Task goal:
Exactly the lines below from the line with "right front paw: (445, 162)" through the line with "right back paw: (226, 399)" must make up the answer, both ends included and pictures left out.

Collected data
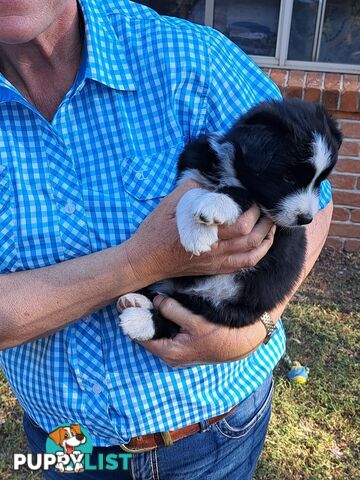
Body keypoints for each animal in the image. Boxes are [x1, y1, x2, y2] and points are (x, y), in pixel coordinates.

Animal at [116, 99, 342, 342]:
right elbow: (190, 193)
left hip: (226, 306)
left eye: (320, 182)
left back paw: (139, 320)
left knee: (183, 310)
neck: (233, 170)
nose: (306, 219)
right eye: (288, 178)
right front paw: (196, 232)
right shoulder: (192, 170)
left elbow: (240, 194)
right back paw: (136, 301)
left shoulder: (270, 218)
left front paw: (208, 215)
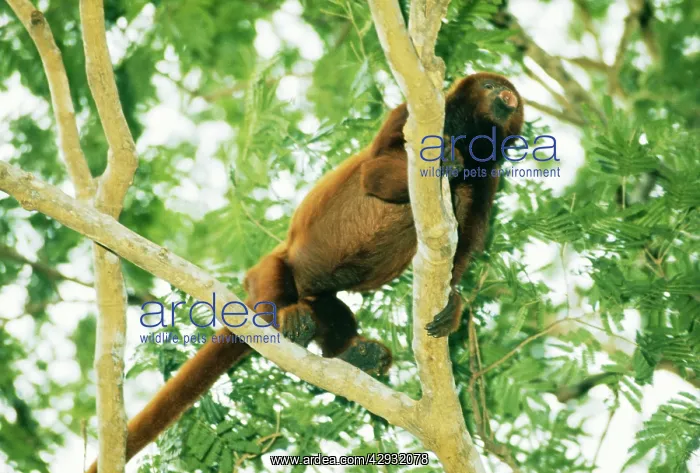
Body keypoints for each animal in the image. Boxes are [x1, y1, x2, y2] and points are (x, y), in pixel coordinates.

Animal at [86, 72, 523, 473]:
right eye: (489, 87)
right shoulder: (409, 116)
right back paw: (289, 317)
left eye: (510, 93)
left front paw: (453, 302)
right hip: (268, 270)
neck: (466, 134)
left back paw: (354, 354)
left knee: (333, 309)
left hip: (319, 296)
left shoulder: (490, 175)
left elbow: (465, 240)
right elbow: (375, 171)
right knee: (276, 288)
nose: (506, 96)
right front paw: (445, 162)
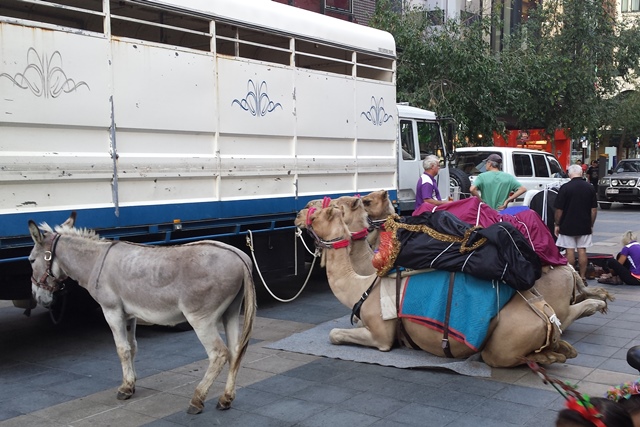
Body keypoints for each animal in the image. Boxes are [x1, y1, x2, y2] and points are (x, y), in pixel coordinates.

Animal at [28, 212, 257, 414]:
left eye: (30, 260)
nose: (37, 298)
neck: (95, 262)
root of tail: (239, 257)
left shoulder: (111, 311)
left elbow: (122, 349)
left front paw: (124, 389)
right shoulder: (130, 315)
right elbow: (133, 348)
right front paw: (131, 384)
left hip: (201, 319)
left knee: (219, 354)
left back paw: (197, 400)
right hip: (231, 312)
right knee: (236, 351)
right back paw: (226, 399)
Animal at [297, 206, 612, 368]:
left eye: (317, 212)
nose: (298, 215)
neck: (362, 284)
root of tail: (547, 317)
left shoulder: (381, 335)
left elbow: (335, 334)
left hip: (505, 342)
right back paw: (568, 342)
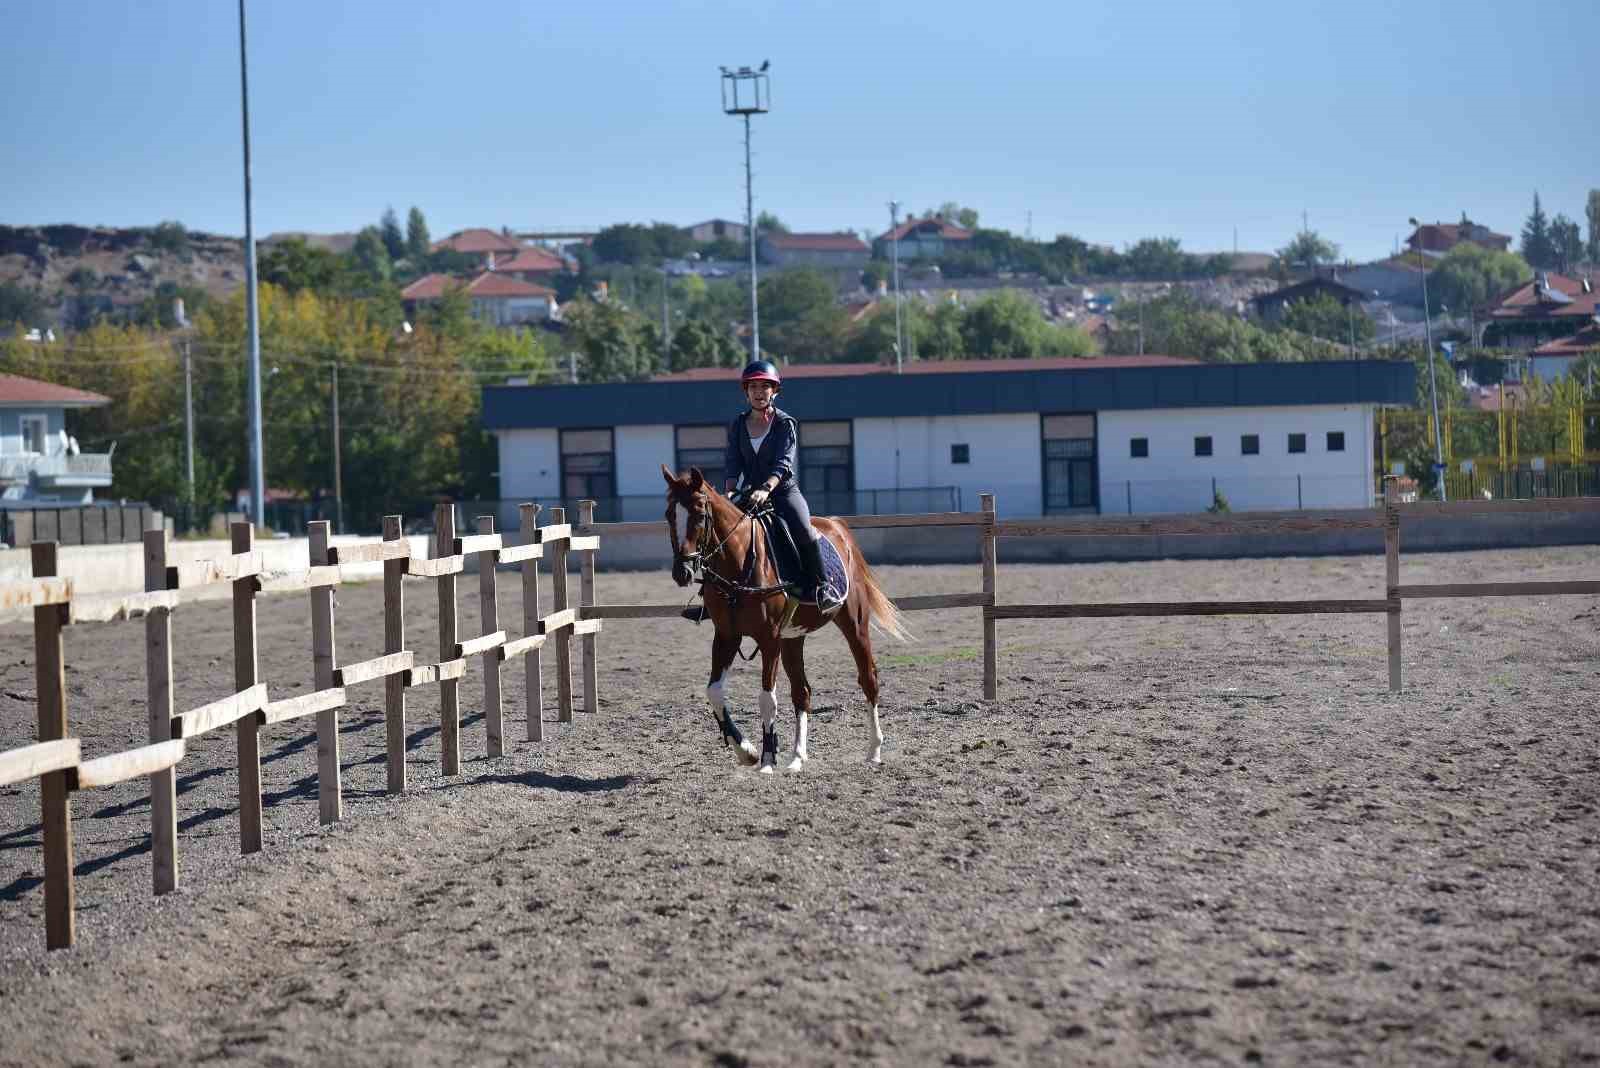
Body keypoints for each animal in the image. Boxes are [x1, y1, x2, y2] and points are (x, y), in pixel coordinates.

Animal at [662, 463, 915, 770]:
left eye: (699, 514)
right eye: (669, 515)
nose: (682, 572)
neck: (740, 562)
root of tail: (837, 526)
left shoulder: (769, 638)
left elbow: (767, 699)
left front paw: (767, 759)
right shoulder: (726, 636)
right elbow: (714, 692)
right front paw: (746, 751)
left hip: (854, 625)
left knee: (868, 679)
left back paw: (874, 750)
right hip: (793, 638)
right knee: (802, 692)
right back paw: (797, 757)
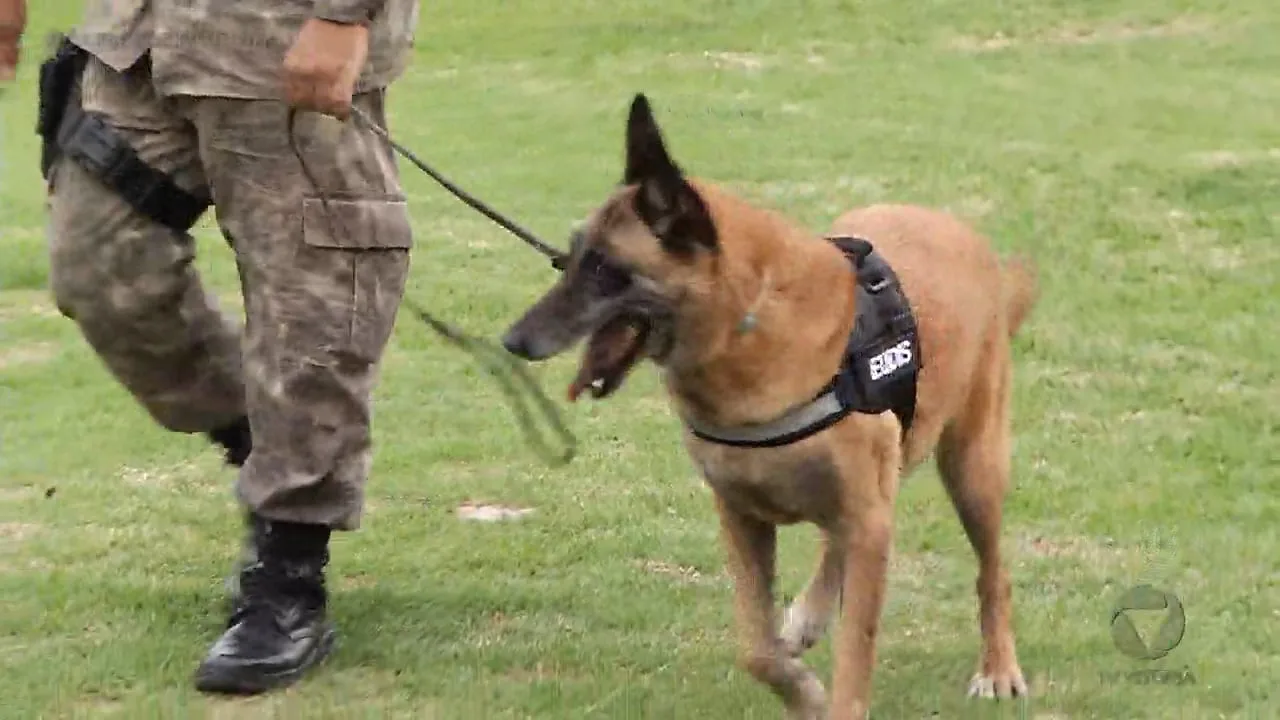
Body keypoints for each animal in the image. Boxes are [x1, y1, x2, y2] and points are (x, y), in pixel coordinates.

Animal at [499, 95, 1039, 717]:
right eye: (567, 261)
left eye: (605, 270)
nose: (512, 341)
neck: (748, 326)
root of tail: (964, 235)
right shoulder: (743, 518)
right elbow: (757, 651)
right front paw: (804, 692)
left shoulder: (866, 517)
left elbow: (855, 651)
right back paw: (809, 615)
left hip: (973, 470)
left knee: (992, 573)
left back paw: (998, 668)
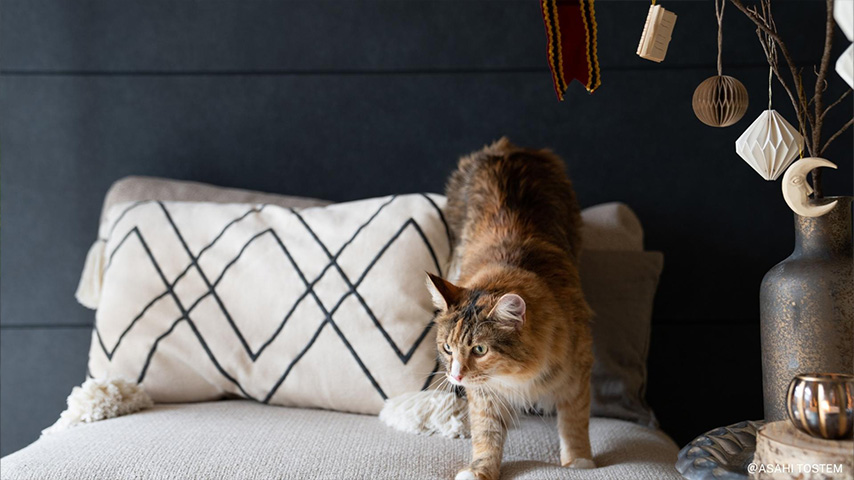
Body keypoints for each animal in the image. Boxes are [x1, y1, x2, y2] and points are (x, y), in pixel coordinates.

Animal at [426, 138, 595, 480]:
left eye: (479, 349)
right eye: (448, 348)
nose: (457, 375)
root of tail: (508, 147)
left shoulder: (578, 373)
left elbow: (574, 421)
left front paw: (579, 462)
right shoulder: (484, 394)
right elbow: (486, 433)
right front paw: (480, 469)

Exercise answer:
right front paw: (445, 162)
Body keypoints for each animal in the image. Boxes are [x1, y1, x2, y2] and points are (x, y), in pixel coordinates.

Animal at [28, 212, 257, 414]:
left eye: (30, 260)
nose: (37, 298)
neck: (95, 262)
root of tail: (239, 257)
left shoulder: (111, 311)
left elbow: (122, 349)
left front paw: (124, 389)
right shoulder: (130, 315)
right elbow: (133, 348)
right front paw: (131, 384)
left hip: (201, 319)
left knee: (219, 354)
left back paw: (197, 400)
right hip: (231, 312)
right knee: (236, 351)
right back paw: (226, 399)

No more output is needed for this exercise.